費天弼背負雙手,沒有說話,不過身邊每個人都感受得到他心裏強壓下去的那股慍怒。從千裏外打到火域,火焱庭教士死傷不知多少,付出了多麽慘痛的代價,天火神種眼看就要得手了,豈料在如此關鍵的時刻竟然冒出了這樣一種符文來,毀了他們辛辛苦苦付出的一切。
“弼叔……”費林站在費天弼身後,看著將他們趕出來的火域,臉上充滿了惱怒和不甘,此時也就隻有他敢在費天弼麵前說話。
費天弼伸手擋下了費林的話,沉默數息,說道:“事已至此,其他的就不要多說了。
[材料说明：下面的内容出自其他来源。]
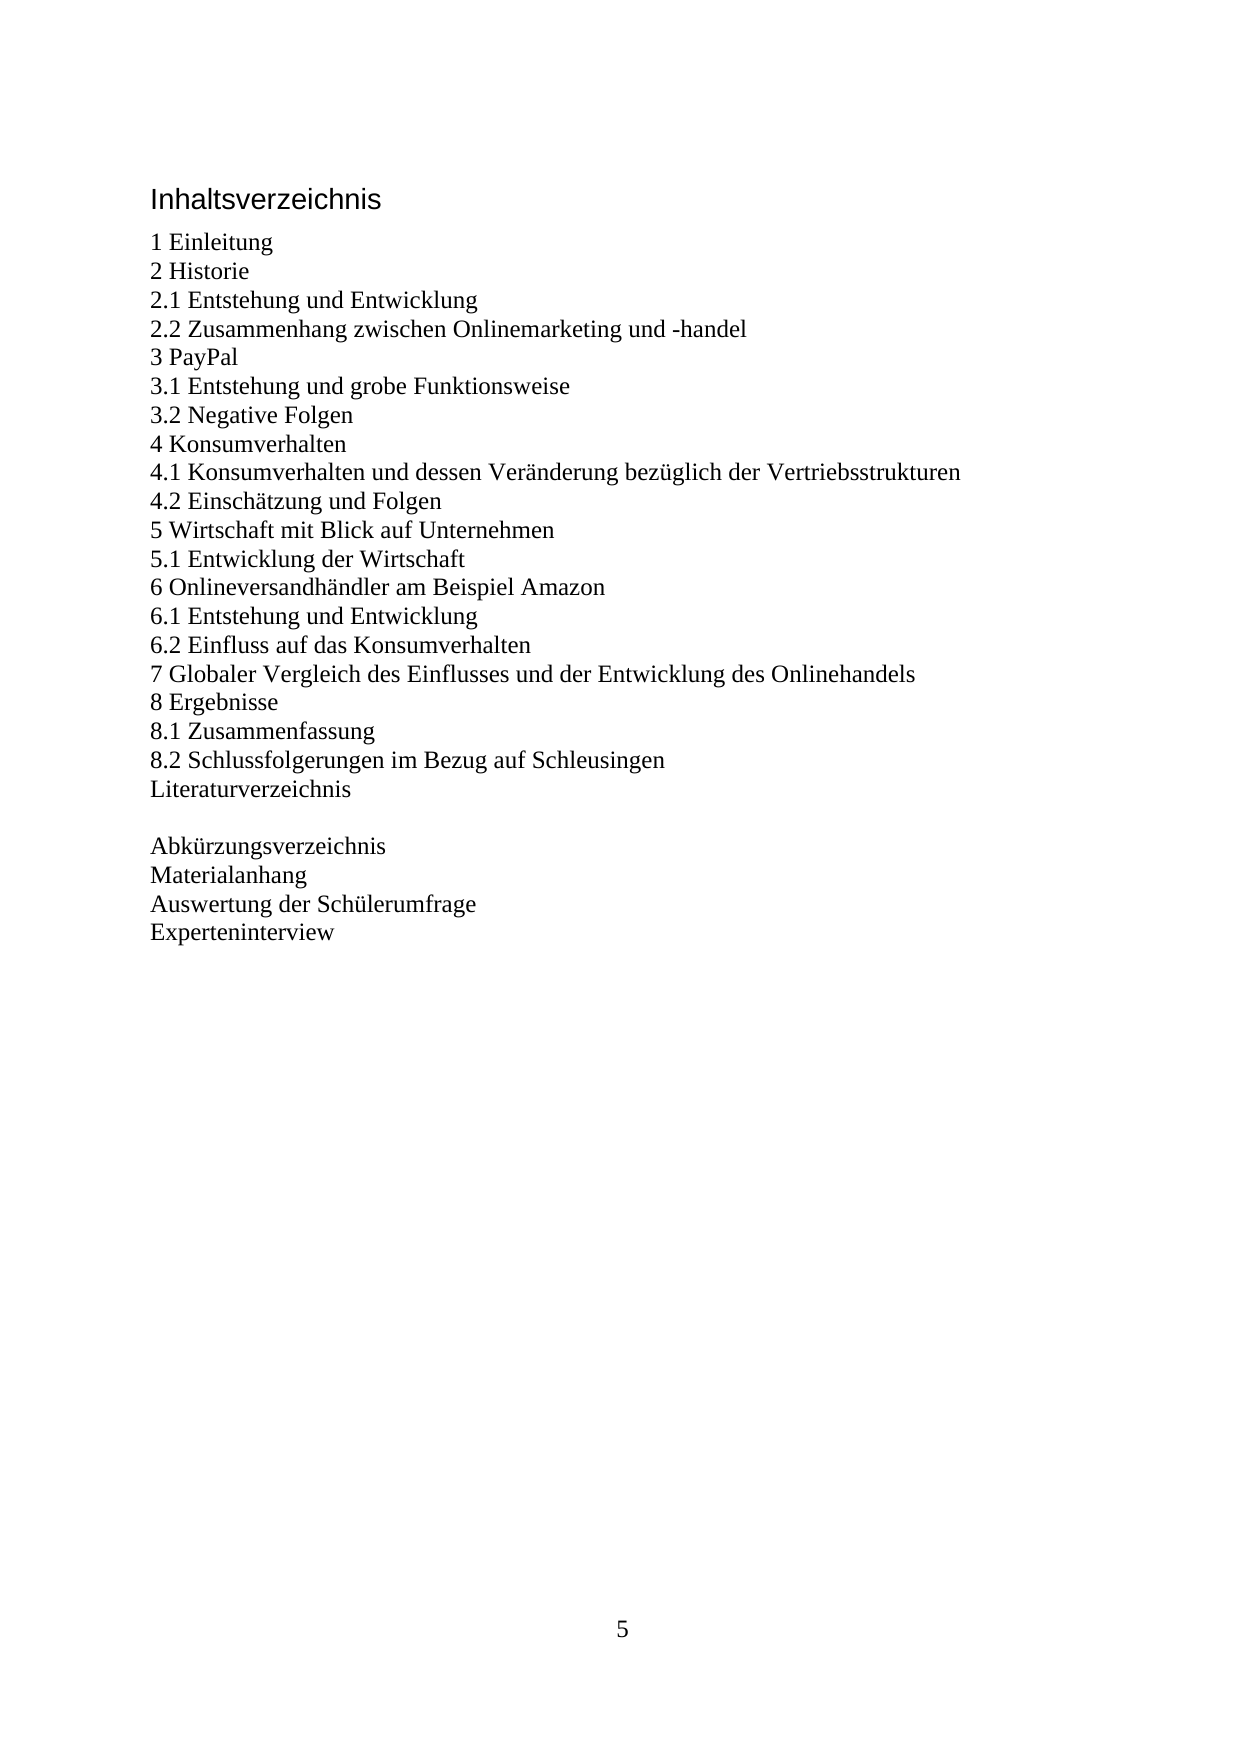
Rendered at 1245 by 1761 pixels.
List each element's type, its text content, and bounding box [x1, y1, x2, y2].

”
“可是……”費林欲言又止,在微瀾國這樣一個放眼中原壓根兒排不上名的三流小國,有資格搶奪天火神種的除火荒外也就隻有他們火焱庭了,現在天火神種沒落到火荒手裏,也沒被火焱庭搶到,他怎麽會甘心?
費天弼理解費林的心情,隻是他更理解火域此刻的危機,說道:“火域暴動絕非巧合,現在就下結論,未免太早了些。”
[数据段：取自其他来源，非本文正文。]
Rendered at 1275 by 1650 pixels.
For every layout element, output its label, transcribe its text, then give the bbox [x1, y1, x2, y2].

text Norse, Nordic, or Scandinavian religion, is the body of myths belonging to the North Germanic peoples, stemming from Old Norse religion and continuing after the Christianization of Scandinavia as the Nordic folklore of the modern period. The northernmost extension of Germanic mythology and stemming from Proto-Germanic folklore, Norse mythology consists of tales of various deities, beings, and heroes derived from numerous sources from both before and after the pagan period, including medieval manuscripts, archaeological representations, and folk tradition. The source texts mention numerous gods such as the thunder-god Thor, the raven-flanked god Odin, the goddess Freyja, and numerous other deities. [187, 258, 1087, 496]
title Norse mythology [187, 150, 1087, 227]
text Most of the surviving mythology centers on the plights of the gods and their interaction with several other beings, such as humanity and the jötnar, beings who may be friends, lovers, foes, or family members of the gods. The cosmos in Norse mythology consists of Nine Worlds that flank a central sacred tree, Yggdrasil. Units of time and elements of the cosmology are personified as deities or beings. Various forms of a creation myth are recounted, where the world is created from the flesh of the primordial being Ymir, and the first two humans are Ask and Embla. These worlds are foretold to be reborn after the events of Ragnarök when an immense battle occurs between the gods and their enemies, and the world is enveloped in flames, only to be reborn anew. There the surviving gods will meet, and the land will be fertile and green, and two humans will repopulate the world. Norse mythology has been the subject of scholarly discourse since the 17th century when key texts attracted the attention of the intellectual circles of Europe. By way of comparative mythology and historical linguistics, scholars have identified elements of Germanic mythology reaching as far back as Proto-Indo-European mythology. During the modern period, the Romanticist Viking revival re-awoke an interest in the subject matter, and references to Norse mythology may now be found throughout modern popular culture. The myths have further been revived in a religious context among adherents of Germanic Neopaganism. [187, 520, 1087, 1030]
費天弼修行不過四十餘年,已經坐上了中等祭司這個職位,眼光絕非常人可比,否則火焱庭也不會讓他照顧費林。費林想了想,問道:“那現在怎麽辦?”
費天弼陷入了沉默,盯著火域看了很長時間,很久之後才從牙縫裏擠出了一個字:“等!”
神秘符文將所有人從火域裏趕了出來,爬到赤火域最邊緣時驀然停滯,再沒向外蔓延一寸。此時此刻,符文占據了整片火域,站在符文麵前或許看不出什麽,甚至覺得有些雜亂,隻有站在高處才能發現這些符文實際構造了一座龐大無比的法陣。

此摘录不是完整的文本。